Though, probably the main reason why there has not much of a drive to
add PolicyKit to Solaris is because there has not been much need.  To
date, Sun has not had much of a problem integrating the GNOME stack
without having PolicyKit available.  I am sure there are some features
that Solaris is lacking because of this, but I do not recall any bug
reports or user complaints about this.

I don't have a full feature list to hand, but some concrete examples
are things like:

* shutdown/reboot (the legacy code may still be there)

Yes, Solaris has a hack to workaround this.

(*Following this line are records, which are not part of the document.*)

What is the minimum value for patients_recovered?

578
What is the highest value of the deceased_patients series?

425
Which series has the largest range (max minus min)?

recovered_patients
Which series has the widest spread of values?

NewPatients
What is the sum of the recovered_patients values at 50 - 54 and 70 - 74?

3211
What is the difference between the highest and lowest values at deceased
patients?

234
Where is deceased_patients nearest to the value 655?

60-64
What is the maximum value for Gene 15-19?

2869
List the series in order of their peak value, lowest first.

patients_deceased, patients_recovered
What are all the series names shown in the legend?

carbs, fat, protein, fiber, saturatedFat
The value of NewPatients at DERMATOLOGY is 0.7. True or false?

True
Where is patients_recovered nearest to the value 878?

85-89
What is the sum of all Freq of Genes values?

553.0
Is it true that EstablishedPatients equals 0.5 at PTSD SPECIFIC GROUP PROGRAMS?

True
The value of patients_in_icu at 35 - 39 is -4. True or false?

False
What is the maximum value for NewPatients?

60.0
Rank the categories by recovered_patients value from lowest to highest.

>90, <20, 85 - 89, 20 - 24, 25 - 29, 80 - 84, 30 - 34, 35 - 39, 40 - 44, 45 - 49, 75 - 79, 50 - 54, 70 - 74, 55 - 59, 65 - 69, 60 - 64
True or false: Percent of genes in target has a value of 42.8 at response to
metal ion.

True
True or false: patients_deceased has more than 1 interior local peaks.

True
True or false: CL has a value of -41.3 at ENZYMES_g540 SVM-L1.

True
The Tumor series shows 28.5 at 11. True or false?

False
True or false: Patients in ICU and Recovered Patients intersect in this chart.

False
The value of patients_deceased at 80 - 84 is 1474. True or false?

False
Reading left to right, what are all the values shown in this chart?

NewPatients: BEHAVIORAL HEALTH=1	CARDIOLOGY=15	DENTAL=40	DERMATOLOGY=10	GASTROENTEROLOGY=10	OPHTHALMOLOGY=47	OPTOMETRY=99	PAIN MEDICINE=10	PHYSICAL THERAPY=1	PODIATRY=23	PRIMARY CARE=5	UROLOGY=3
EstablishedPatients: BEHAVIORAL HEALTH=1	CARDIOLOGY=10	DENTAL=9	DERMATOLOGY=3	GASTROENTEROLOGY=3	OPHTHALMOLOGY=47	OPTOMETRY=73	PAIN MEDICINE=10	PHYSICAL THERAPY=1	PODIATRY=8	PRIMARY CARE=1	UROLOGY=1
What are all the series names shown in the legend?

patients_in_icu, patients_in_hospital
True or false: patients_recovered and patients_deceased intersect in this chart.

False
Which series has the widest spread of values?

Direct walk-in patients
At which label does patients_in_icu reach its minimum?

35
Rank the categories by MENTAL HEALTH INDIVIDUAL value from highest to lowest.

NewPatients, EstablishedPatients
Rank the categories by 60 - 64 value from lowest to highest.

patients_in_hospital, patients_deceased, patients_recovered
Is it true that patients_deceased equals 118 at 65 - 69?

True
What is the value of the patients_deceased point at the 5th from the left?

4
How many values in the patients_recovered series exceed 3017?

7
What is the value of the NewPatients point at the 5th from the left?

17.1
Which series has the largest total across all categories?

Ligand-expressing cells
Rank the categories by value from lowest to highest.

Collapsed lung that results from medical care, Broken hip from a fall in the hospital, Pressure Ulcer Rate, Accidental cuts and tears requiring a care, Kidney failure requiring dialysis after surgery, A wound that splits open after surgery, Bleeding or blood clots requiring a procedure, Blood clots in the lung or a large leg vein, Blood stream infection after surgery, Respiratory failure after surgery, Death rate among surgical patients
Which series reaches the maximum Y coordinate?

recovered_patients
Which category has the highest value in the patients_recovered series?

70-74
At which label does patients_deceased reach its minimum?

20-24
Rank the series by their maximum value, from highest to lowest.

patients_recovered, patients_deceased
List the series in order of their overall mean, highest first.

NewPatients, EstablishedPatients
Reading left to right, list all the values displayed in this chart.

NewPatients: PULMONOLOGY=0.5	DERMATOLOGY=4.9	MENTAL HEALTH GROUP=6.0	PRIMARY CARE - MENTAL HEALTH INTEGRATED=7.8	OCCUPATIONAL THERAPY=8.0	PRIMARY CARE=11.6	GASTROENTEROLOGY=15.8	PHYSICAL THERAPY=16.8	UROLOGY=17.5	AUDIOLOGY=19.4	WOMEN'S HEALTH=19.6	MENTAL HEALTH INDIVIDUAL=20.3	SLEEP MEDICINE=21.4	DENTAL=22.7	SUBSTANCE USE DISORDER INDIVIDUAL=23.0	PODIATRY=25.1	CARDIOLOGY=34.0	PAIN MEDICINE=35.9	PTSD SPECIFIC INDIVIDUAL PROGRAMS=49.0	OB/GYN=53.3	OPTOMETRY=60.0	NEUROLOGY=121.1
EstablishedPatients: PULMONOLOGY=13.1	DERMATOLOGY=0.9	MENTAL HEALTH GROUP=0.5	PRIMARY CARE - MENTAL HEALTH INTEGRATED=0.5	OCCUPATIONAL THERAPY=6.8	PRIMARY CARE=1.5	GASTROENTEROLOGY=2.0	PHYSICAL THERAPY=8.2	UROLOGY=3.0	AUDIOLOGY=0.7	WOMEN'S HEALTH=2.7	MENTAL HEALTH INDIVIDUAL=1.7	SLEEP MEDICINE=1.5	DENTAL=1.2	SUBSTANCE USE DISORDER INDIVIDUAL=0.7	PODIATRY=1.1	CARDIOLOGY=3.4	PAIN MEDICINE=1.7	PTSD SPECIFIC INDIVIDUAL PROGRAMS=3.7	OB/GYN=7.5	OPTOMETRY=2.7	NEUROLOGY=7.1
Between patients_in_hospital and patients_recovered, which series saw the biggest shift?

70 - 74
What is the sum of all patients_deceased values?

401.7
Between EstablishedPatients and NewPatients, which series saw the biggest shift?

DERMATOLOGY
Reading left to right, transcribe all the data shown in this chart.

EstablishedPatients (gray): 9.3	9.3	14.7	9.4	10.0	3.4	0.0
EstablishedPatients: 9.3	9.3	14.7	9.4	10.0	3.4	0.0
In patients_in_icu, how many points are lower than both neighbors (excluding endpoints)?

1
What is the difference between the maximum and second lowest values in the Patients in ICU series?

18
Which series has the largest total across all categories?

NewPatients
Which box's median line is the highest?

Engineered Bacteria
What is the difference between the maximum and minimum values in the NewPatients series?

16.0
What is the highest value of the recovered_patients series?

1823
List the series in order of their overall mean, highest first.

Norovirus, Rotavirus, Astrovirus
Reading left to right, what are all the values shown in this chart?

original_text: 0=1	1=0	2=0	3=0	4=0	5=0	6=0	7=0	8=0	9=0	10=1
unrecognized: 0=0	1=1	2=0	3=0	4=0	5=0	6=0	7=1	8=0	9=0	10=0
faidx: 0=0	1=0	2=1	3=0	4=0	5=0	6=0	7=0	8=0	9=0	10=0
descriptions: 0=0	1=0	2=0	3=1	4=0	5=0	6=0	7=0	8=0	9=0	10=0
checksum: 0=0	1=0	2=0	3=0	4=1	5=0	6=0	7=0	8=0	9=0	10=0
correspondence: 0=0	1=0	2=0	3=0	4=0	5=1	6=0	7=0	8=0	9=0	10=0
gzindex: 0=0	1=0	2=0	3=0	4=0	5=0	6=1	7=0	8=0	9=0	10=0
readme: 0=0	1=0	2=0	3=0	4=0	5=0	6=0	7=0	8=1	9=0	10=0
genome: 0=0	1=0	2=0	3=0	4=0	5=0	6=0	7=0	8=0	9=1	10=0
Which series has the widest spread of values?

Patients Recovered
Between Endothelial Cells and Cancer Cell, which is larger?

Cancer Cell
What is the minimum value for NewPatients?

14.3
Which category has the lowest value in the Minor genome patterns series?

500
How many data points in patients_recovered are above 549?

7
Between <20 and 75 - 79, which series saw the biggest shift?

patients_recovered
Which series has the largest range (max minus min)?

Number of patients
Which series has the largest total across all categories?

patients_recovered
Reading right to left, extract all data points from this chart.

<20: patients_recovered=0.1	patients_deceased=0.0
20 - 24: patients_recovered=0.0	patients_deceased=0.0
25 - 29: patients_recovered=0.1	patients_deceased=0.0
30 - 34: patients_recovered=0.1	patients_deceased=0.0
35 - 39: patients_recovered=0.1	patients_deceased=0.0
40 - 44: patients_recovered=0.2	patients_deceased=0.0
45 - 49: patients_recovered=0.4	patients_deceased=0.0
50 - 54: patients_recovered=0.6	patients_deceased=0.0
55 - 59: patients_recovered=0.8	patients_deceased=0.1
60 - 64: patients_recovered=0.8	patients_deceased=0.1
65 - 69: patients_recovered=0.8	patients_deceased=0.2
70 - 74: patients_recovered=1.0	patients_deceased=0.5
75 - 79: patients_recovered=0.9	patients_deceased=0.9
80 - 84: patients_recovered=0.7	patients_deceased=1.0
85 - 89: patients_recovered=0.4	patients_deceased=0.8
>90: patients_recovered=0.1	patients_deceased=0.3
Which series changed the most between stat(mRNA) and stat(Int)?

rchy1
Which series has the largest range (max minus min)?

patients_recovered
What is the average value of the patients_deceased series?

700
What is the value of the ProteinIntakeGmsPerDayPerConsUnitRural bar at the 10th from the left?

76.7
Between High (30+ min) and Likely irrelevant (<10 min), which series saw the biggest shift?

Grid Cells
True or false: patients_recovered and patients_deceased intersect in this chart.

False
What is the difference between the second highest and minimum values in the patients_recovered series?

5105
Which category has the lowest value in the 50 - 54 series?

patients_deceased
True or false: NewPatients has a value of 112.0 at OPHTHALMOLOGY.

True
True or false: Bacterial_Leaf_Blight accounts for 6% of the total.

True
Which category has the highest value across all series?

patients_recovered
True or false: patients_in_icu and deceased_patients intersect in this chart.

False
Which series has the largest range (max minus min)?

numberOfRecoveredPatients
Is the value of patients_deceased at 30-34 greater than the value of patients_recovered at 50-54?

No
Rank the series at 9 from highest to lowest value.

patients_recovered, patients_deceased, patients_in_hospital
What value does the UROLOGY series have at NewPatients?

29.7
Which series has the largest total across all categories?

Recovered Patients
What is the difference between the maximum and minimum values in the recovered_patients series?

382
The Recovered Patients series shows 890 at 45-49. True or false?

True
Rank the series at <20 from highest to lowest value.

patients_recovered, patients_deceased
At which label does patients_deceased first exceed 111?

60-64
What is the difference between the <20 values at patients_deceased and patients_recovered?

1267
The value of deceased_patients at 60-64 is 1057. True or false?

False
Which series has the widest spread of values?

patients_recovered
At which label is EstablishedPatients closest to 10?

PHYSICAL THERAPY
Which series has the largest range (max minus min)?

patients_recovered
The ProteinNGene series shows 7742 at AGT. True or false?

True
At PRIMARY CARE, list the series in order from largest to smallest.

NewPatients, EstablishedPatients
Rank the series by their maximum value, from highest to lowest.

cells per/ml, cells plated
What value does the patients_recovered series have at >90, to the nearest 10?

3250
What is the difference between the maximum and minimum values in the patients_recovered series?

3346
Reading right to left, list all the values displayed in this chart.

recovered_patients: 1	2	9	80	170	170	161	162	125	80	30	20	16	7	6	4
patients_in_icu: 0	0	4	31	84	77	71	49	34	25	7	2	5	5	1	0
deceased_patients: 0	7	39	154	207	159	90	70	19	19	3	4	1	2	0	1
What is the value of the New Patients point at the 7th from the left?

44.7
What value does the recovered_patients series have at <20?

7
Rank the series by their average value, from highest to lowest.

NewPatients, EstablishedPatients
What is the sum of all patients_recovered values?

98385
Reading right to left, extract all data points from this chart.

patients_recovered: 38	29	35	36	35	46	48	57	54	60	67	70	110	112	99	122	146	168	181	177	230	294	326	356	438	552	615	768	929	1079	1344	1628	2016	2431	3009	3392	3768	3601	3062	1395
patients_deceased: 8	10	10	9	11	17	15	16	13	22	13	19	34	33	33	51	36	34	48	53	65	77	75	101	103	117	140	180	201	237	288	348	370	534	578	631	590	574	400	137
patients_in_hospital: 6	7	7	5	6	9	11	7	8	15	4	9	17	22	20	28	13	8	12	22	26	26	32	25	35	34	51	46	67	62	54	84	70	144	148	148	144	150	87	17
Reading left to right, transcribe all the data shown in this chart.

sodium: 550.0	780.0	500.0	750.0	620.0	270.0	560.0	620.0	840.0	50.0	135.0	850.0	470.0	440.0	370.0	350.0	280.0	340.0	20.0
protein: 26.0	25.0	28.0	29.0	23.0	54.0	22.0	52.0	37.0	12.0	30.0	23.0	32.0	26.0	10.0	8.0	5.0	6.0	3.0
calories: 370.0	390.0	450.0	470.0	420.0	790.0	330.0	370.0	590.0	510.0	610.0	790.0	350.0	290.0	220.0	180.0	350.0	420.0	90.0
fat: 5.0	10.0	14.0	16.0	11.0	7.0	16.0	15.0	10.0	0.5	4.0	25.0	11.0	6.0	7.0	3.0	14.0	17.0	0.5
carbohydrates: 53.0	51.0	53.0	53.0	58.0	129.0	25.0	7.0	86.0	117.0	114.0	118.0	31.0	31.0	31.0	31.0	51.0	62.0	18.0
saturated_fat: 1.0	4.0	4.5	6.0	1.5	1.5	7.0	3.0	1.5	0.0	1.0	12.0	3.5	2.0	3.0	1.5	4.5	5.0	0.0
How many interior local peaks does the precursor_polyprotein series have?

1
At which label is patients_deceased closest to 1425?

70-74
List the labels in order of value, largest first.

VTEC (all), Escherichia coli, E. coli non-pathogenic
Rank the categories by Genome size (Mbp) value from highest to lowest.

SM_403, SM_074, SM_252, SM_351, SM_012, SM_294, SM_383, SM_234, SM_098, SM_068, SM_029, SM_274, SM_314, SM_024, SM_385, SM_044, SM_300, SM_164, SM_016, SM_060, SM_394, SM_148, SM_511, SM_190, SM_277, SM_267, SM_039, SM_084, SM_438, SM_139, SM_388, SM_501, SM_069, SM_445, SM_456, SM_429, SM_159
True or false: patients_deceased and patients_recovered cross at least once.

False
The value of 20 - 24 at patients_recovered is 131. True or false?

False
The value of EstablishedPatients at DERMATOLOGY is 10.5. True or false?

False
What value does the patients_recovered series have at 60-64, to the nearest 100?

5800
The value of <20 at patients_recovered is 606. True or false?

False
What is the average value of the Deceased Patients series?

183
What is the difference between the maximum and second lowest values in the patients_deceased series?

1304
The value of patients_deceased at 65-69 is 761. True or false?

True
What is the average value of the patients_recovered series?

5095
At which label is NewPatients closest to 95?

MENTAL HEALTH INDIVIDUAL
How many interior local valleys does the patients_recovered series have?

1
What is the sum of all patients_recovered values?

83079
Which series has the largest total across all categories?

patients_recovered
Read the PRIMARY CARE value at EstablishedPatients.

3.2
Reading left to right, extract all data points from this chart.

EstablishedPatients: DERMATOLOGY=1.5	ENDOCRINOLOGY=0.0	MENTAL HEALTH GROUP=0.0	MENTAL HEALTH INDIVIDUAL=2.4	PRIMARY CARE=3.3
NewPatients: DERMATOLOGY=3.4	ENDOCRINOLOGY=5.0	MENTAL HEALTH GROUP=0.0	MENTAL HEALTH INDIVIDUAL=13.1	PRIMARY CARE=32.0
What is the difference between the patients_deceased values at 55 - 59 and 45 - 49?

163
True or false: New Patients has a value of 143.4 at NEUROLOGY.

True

* Changing the system time from the clock

We keep planning to hack the clock to launch Visual Panels for doing
this, but that will need to wait until Visual Panels actually fully
integrates.

* PackageKit updater

Solaris does not use PackageKit.

* Doing simple administrative process control in gnome-system-monitor

Not sure about our plans on this one, actually.

I think it makes sense for things like this to be in the default
desktop UI flow, and enabled by default by OS vendors for the
unmanaged case[1], the first three particularly without any
authorization required at all.  Here PolicyKit is just a fancy way for
us to work around the default Unix permissions model which was
designed for timesharing servers, while allowing administrators in the
managed case well-defined control.

This doesn't replace the need for tools targeted for admins, but I
think it is going to be a better experience than firing up Visual
Panels, system-config-date or whatever for the covered cases.

True, there are some features that Solaris lacks because PolicyKit is
not yet integrated.  The question really becomes when are the features
significant enough to warrant the work involved to integrate PolicyKit.